***** RECORDS SHOWN

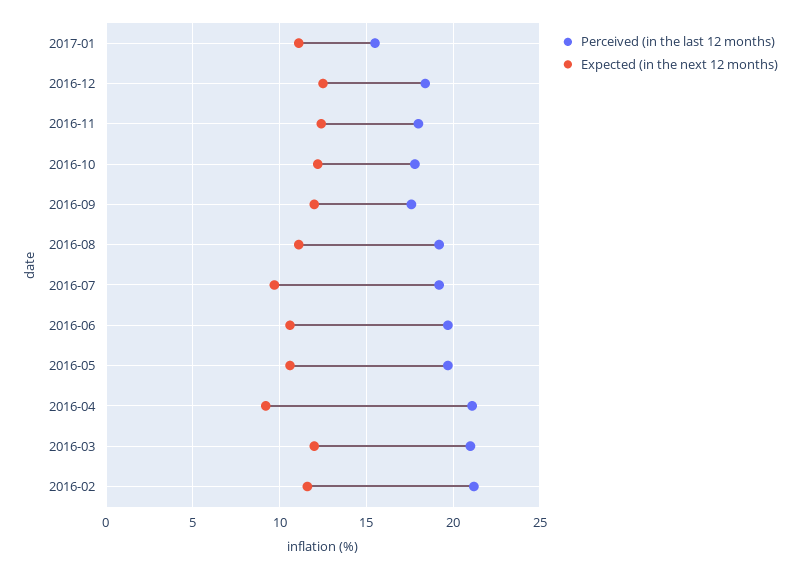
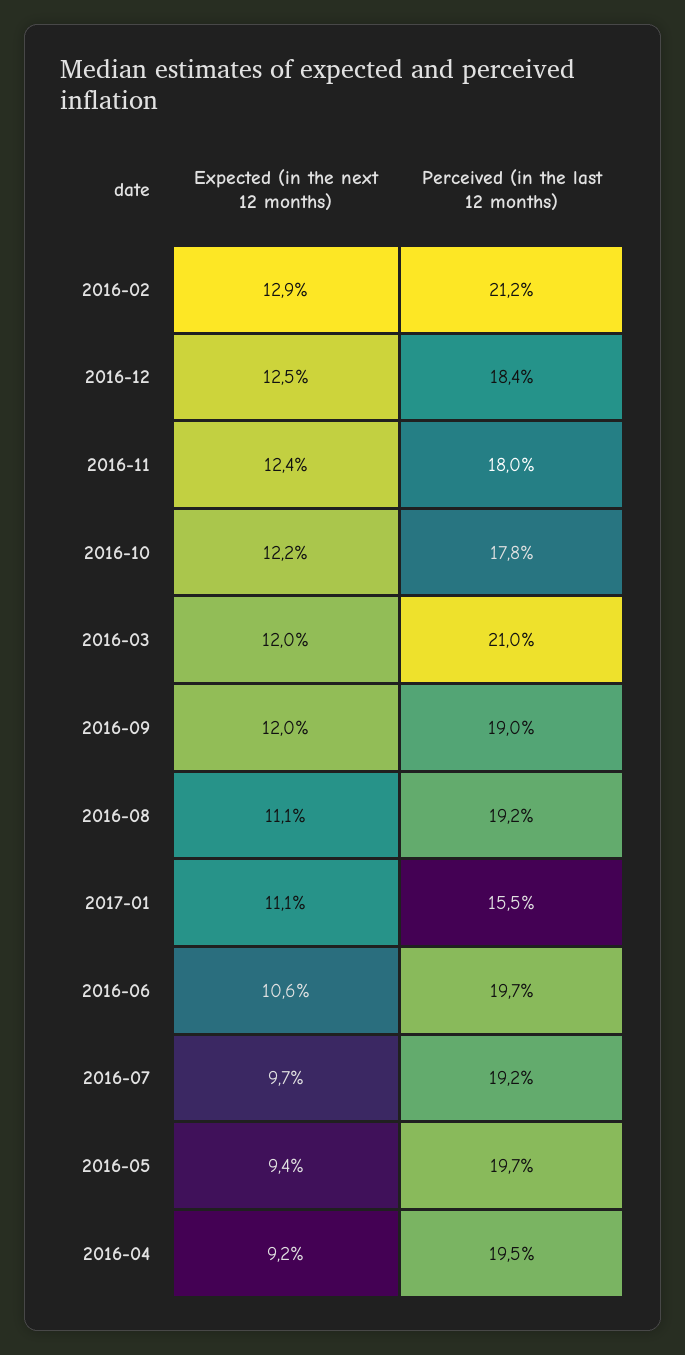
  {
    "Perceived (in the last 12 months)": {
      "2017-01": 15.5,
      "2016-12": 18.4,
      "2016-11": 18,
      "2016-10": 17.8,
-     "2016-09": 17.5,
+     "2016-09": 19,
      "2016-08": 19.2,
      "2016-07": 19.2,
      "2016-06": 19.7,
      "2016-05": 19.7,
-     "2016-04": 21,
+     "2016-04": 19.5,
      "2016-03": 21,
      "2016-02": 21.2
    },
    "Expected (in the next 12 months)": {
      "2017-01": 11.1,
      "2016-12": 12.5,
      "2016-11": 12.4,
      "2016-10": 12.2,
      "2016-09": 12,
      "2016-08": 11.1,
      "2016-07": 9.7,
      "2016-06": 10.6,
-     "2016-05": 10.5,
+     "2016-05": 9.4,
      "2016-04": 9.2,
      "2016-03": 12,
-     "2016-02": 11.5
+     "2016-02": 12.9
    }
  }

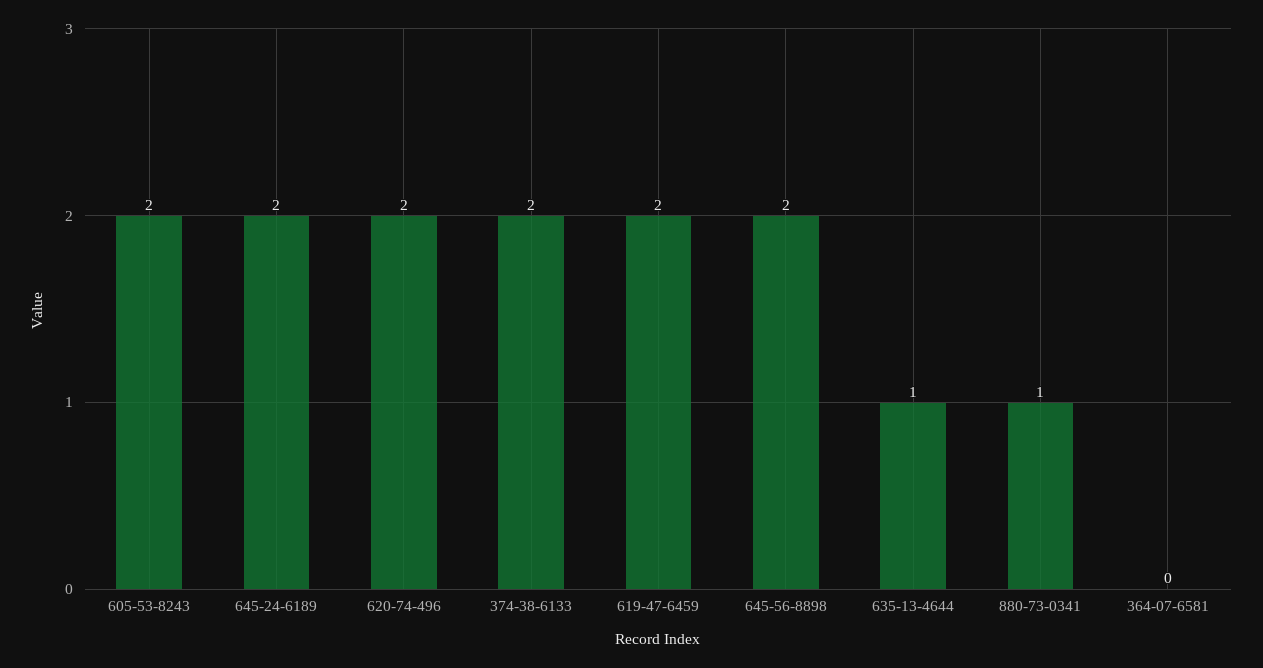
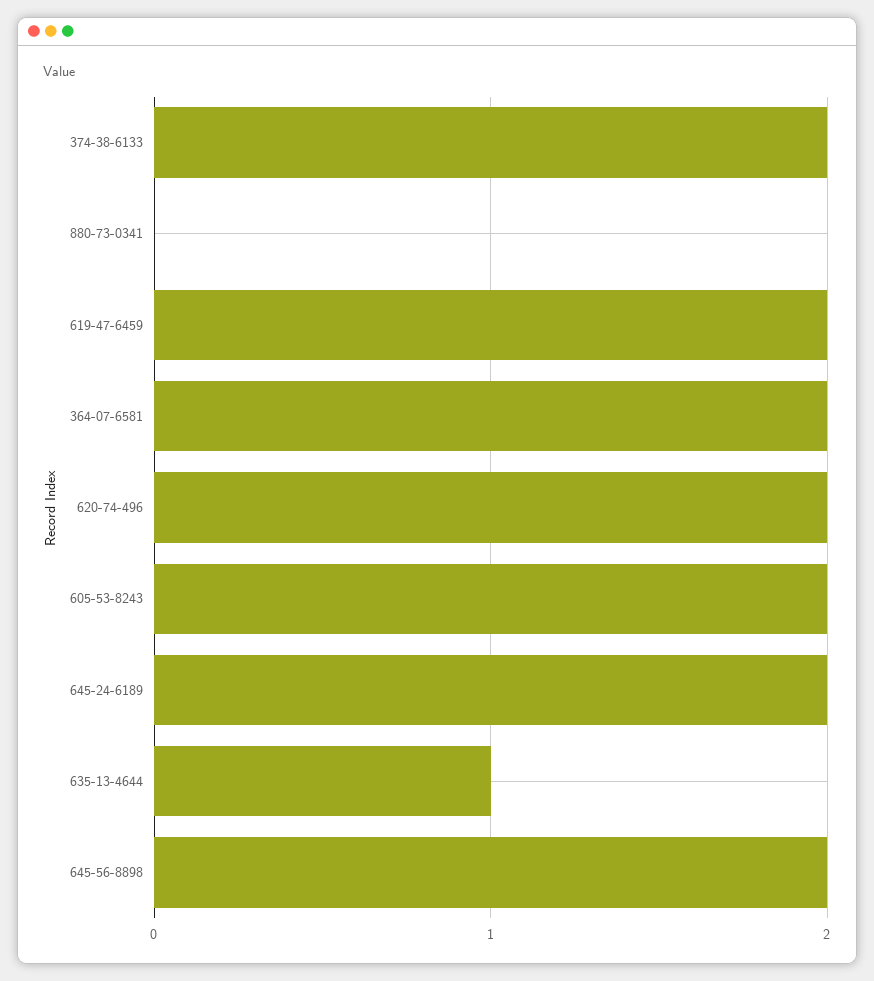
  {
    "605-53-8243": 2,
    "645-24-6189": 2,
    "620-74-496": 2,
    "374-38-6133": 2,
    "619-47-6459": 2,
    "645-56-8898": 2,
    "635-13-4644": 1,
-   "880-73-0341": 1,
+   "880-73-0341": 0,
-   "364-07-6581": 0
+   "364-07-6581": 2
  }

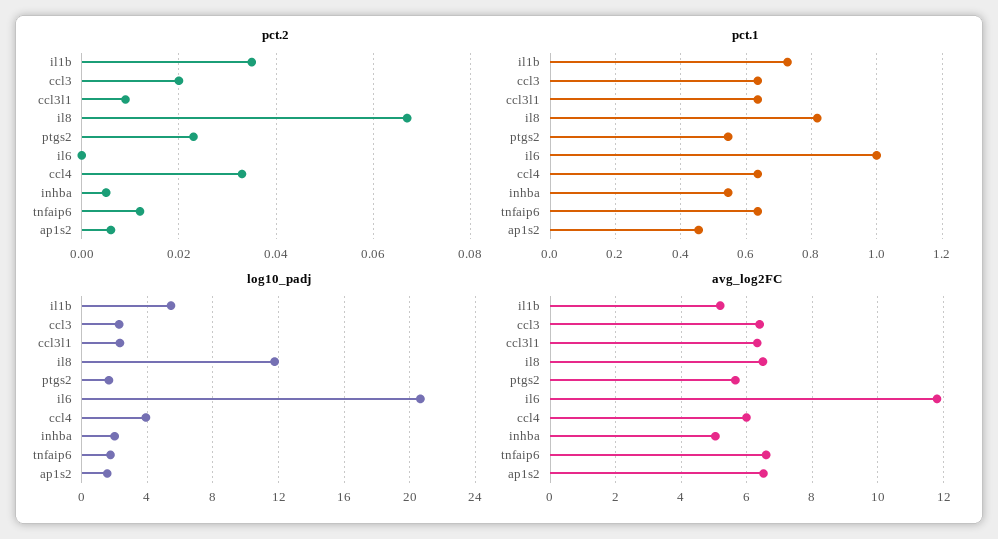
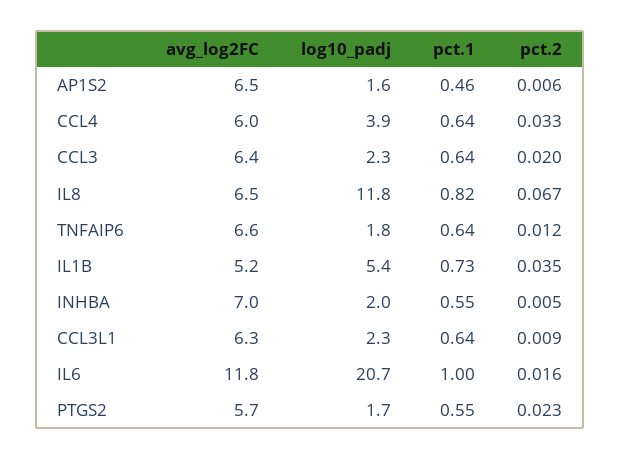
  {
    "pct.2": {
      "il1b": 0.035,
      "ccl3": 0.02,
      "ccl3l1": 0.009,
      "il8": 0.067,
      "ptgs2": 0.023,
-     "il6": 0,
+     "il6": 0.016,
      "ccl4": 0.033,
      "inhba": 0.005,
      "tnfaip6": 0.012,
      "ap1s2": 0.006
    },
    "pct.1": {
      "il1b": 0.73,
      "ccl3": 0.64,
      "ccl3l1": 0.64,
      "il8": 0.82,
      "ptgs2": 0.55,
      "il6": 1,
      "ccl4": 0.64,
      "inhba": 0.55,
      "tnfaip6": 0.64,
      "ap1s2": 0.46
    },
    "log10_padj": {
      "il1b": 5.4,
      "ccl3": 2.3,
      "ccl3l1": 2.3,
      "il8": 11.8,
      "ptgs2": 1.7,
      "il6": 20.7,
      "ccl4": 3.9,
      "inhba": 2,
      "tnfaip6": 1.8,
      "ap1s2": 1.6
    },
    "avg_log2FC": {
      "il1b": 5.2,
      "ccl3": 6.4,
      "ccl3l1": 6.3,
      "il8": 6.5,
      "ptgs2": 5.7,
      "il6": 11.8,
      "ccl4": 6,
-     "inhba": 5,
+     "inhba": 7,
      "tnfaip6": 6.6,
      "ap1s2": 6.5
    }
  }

**********

▶ [PROBLEM]:
Filter the listing down to the lines holding the word "inhba", and return those.

▶ [YOUR SOLUTION]:
      "inhba": 0.005,
      "inhba": 0.55,
      "inhba": 2,
-     "inhba": 5,
+     "inhba": 7,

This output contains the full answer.